WORK INSTRUCTIONS ->
1/ List every passage the opinion letter below places inside quotation marks, in the order they appear.
2/ Copy the body keypoint records that follow the opinion letter line by line, without changing any box, name or coordinate.

EXTRACTED TEXT ->
Original opinion text

August 29, 2025

The Honorable Josh Tetens
McLennan County District Attorney
219 North 6th Street, Suite 200
Waco, Texas 76701

Opinion No. KP-0496
Re: Use of funds collected under Local Government Code section 118.0216 (RQ-0549-KP)

Dear Mr. Tetens:

You ask whether section 118.0216 of the Local Government Code permits a fee collected by the county clerk for records management and preservation services to be used for a "management and preservation project that includes records of the McLennan County District Clerk." But you highlight "disagreement between county officials" as to whether the Local Government Code requires that these fees "only be used [for] records within the County Clerk's Office." Request Letter at 2. We understand that this disagreement results from statutory language governing a separate fee for the county clerk's archive, which "may be expended only for the preservation and restoration of the county clerk's records." Id. (quoting TEX. LOC. GOV'T CODE § 118.025(e)). Ultimately, you seek clarification on "the proper use of the fees collected" under section 118.0216. Id. at 3.

SOURCE INFORMATION ->
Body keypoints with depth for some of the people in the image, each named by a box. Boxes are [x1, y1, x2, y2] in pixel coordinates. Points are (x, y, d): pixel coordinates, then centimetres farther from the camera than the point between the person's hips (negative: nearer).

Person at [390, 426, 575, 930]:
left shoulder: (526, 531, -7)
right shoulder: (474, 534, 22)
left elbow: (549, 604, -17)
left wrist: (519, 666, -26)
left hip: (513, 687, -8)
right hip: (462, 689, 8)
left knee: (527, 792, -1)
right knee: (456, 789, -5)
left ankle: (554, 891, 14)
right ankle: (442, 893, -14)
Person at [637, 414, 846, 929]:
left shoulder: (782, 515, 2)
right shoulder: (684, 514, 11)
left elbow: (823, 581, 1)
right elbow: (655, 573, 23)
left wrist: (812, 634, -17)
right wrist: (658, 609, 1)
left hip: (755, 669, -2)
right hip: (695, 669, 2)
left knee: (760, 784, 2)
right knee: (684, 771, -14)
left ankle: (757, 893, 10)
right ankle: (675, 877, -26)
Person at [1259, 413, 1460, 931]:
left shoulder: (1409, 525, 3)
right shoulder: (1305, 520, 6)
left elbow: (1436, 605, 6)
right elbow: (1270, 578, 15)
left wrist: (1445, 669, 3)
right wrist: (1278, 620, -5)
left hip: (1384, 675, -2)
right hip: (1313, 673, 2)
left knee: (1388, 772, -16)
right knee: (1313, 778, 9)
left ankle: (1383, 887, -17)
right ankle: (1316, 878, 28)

ANSWERS TO THE PROBLEMS ->
1/
1. management and preservation project that includes records of the McLennan County District Clerk.
2. disagreement between county officials
3. only be used [for] records within the County Clerk's Office.
4. may be expended only for the preservation and restoration of the county clerk's records.
5. the proper use of the fees collected

2/
Body keypoints with depth for some of the people in the image, each named by a box. Boxes are [x1, y1, x2, y2] in pixel coordinates. Points are (x, y, d): pixel coordinates, then centimetres farther from the camera than the point between the person's hips (negative: nearer).

Person at [390, 426, 575, 930]:
left shoulder: (526, 531, -7)
right shoulder: (474, 534, 22)
left elbow: (549, 604, -17)
left wrist: (519, 666, -26)
left hip: (513, 687, -8)
right hip: (462, 689, 8)
left knee: (527, 792, -1)
right knee: (456, 789, -5)
left ankle: (554, 891, 14)
right ankle: (442, 893, -14)
Person at [637, 414, 846, 929]:
left shoulder: (782, 515, 2)
right shoulder: (684, 514, 11)
left elbow: (823, 581, 1)
right elbow: (655, 573, 23)
left wrist: (812, 634, -17)
right wrist: (658, 609, 1)
left hip: (755, 669, -2)
right hip: (695, 669, 2)
left knee: (760, 784, 2)
right knee: (684, 771, -14)
left ankle: (757, 893, 10)
right ankle: (675, 877, -26)
Person at [1259, 413, 1460, 931]:
left shoulder: (1409, 525, 3)
right shoulder: (1305, 520, 6)
left elbow: (1436, 605, 6)
right elbow: (1270, 578, 15)
left wrist: (1445, 669, 3)
right wrist: (1278, 620, -5)
left hip: (1384, 675, -2)
right hip: (1313, 673, 2)
left knee: (1388, 772, -16)
right knee: (1313, 778, 9)
left ankle: (1383, 887, -17)
right ankle: (1316, 878, 28)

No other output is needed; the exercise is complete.